#### [TASK DETAILS]
The output must be the data, printed exactly as written.

#### [TASK DATA]
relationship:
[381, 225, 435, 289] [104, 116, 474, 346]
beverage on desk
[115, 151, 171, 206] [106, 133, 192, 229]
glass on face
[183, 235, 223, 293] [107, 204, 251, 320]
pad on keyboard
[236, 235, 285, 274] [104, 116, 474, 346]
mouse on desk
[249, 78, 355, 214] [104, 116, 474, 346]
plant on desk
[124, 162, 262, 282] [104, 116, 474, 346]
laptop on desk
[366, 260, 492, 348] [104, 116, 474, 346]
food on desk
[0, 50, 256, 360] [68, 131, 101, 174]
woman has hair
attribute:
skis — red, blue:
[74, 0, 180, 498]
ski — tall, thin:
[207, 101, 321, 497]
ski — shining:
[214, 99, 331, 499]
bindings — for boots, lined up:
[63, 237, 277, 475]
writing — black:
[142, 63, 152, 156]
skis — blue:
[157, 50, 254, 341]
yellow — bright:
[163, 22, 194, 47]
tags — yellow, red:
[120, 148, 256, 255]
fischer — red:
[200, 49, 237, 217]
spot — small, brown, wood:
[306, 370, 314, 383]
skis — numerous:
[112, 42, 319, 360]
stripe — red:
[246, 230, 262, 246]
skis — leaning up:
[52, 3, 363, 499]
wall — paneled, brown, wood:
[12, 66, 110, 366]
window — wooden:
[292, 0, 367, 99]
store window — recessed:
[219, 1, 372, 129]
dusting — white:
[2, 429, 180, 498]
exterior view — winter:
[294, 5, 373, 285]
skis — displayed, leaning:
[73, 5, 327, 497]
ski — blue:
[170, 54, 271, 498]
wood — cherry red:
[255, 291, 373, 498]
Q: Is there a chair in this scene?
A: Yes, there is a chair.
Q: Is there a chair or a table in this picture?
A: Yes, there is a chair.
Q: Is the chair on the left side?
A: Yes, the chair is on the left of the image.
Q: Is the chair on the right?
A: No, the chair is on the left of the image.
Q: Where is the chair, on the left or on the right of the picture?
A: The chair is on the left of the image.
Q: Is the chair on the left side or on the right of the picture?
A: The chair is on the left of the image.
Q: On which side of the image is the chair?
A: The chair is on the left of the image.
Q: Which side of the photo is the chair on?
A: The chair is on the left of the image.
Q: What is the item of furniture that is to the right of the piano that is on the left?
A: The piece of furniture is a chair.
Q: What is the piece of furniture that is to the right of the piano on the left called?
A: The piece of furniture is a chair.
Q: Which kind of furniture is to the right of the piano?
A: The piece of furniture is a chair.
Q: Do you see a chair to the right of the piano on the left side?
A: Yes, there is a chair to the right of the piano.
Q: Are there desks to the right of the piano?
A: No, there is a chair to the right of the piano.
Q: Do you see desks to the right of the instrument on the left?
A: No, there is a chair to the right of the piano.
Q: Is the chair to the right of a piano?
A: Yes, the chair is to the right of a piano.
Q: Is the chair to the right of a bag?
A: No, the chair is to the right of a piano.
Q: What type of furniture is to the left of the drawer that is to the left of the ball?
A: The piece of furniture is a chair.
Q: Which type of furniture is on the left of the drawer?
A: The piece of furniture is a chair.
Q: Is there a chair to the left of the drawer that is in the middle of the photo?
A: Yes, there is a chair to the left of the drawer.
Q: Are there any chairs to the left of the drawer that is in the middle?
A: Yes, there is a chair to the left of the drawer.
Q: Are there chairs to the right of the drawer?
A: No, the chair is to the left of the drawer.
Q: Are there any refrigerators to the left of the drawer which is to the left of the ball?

#### [ANSWER SPACE]
relationship:
[381, 225, 435, 289] [104, 116, 474, 346]
beverage on desk
[115, 151, 171, 206] [106, 133, 192, 229]
glass on face
[183, 235, 223, 293] [107, 204, 251, 320]
pad on keyboard
[236, 235, 285, 274] [104, 116, 474, 346]
mouse on desk
[249, 78, 355, 214] [104, 116, 474, 346]
plant on desk
[124, 162, 262, 282] [104, 116, 474, 346]
laptop on desk
[366, 260, 492, 348] [104, 116, 474, 346]
food on desk
[0, 50, 256, 360] [68, 131, 101, 174]
woman has hair
attribute:
skis — red, blue:
[74, 0, 180, 498]
ski — tall, thin:
[207, 101, 321, 497]
ski — shining:
[214, 99, 331, 499]
bindings — for boots, lined up:
[63, 237, 277, 475]
writing — black:
[142, 63, 152, 156]
skis — blue:
[157, 50, 254, 341]
yellow — bright:
[163, 22, 194, 47]
tags — yellow, red:
[120, 148, 256, 255]
fischer — red:
[200, 49, 237, 217]
spot — small, brown, wood:
[306, 370, 314, 383]
skis — numerous:
[112, 42, 319, 360]
stripe — red:
[246, 230, 262, 246]
skis — leaning up:
[52, 3, 363, 499]
wall — paneled, brown, wood:
[12, 66, 110, 366]
window — wooden:
[292, 0, 367, 99]
store window — recessed:
[219, 1, 372, 129]
dusting — white:
[2, 429, 180, 498]
exterior view — winter:
[294, 5, 373, 285]
skis — displayed, leaning:
[73, 5, 327, 497]
ski — blue:
[170, 54, 271, 498]
wood — cherry red:
[255, 291, 373, 498]
Q: Is there a chair in this scene?
A: Yes, there is a chair.
Q: Is there a chair or a table in this picture?
A: Yes, there is a chair.
Q: Is the chair on the left side?
A: Yes, the chair is on the left of the image.
Q: Is the chair on the right?
A: No, the chair is on the left of the image.
Q: Where is the chair, on the left or on the right of the picture?
A: The chair is on the left of the image.
Q: Is the chair on the left side or on the right of the picture?
A: The chair is on the left of the image.
Q: On which side of the image is the chair?
A: The chair is on the left of the image.
Q: Which side of the photo is the chair on?
A: The chair is on the left of the image.
Q: What is the item of furniture that is to the right of the piano that is on the left?
A: The piece of furniture is a chair.
Q: What is the piece of furniture that is to the right of the piano on the left called?
A: The piece of furniture is a chair.
Q: Which kind of furniture is to the right of the piano?
A: The piece of furniture is a chair.
Q: Do you see a chair to the right of the piano on the left side?
A: Yes, there is a chair to the right of the piano.
Q: Are there desks to the right of the piano?
A: No, there is a chair to the right of the piano.
Q: Do you see desks to the right of the instrument on the left?
A: No, there is a chair to the right of the piano.
Q: Is the chair to the right of a piano?
A: Yes, the chair is to the right of a piano.
Q: Is the chair to the right of a bag?
A: No, the chair is to the right of a piano.
Q: What type of furniture is to the left of the drawer that is to the left of the ball?
A: The piece of furniture is a chair.
Q: Which type of furniture is on the left of the drawer?
A: The piece of furniture is a chair.
Q: Is there a chair to the left of the drawer that is in the middle of the photo?
A: Yes, there is a chair to the left of the drawer.
Q: Are there any chairs to the left of the drawer that is in the middle?
A: Yes, there is a chair to the left of the drawer.
Q: Are there chairs to the right of the drawer?
A: No, the chair is to the left of the drawer.
Q: Are there any refrigerators to the left of the drawer which is to the left of the ball?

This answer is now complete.